Collected data:
==============================

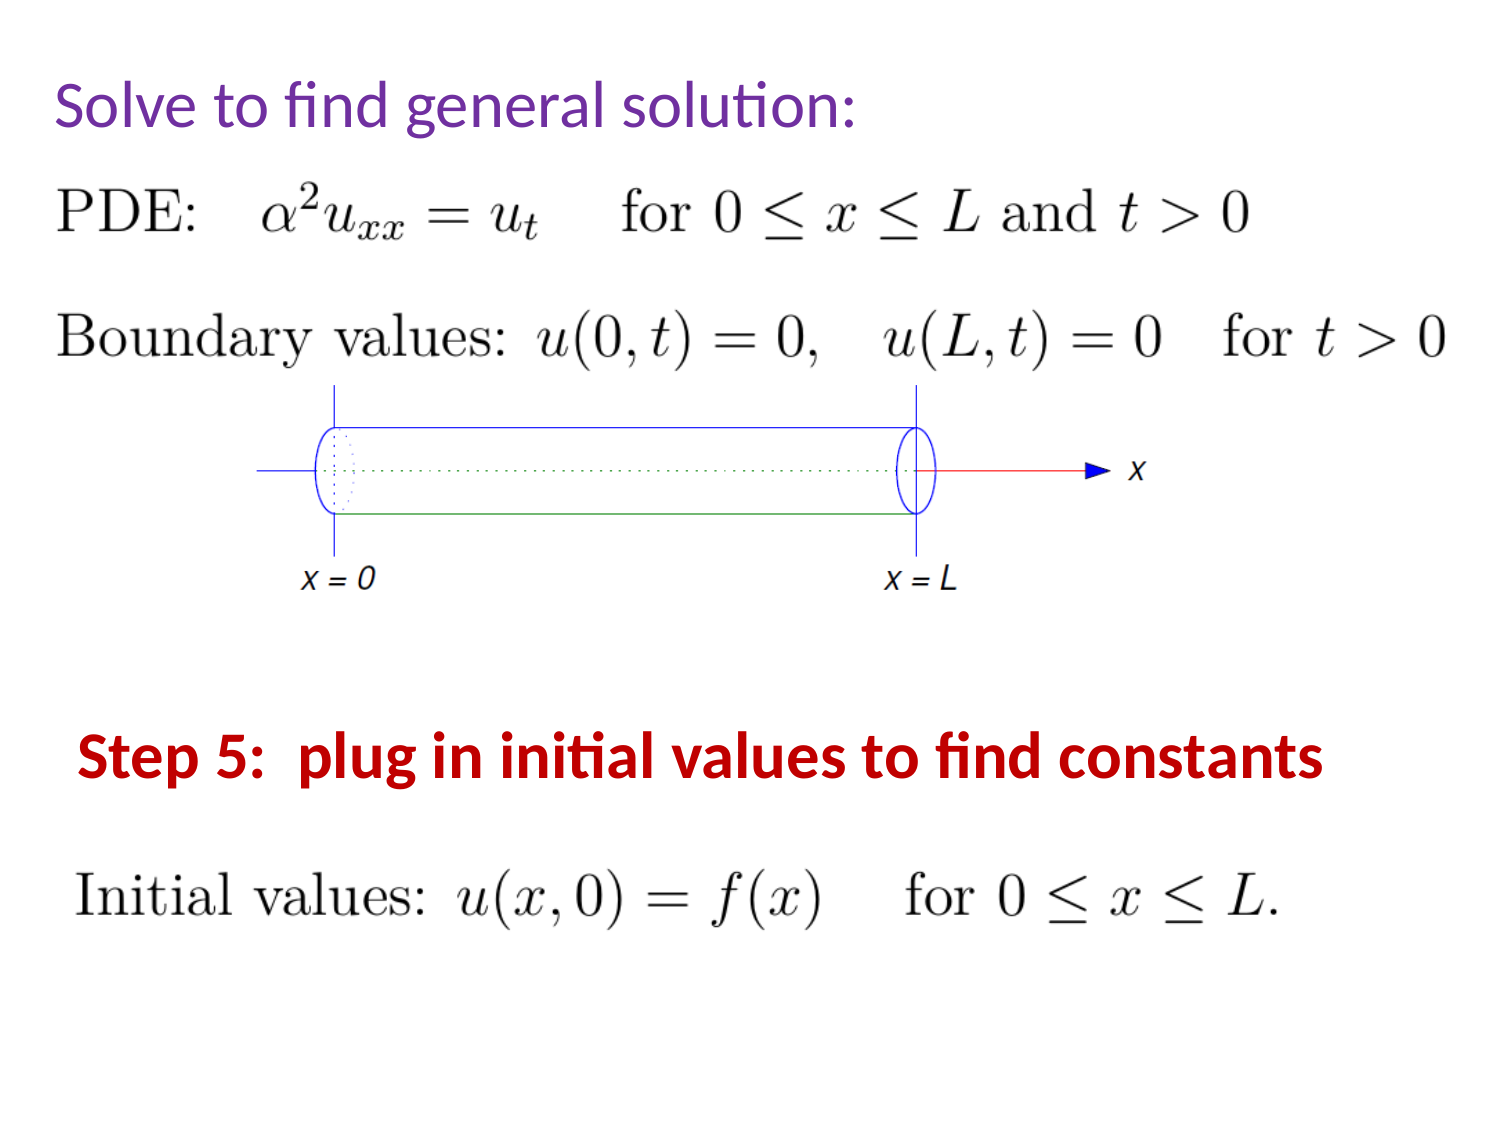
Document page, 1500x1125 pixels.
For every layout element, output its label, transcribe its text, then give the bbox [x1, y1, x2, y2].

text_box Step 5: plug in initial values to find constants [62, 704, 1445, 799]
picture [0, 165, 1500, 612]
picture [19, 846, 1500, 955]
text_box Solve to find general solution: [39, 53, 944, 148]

==============================

Task item »
Every record, word for word, should be given back without its pictures.

Result for this exercise »
Document page, 1500x1125 pixels.
For every layout element, output its label, transcribe its text, then give the bbox [x1, y1, x2, y2].

text_box Step 5: plug in initial values to find constants [62, 704, 1445, 799]
picture [0, 165, 1500, 612]
picture [19, 846, 1500, 955]
text_box Solve to find general solution: [39, 53, 944, 148]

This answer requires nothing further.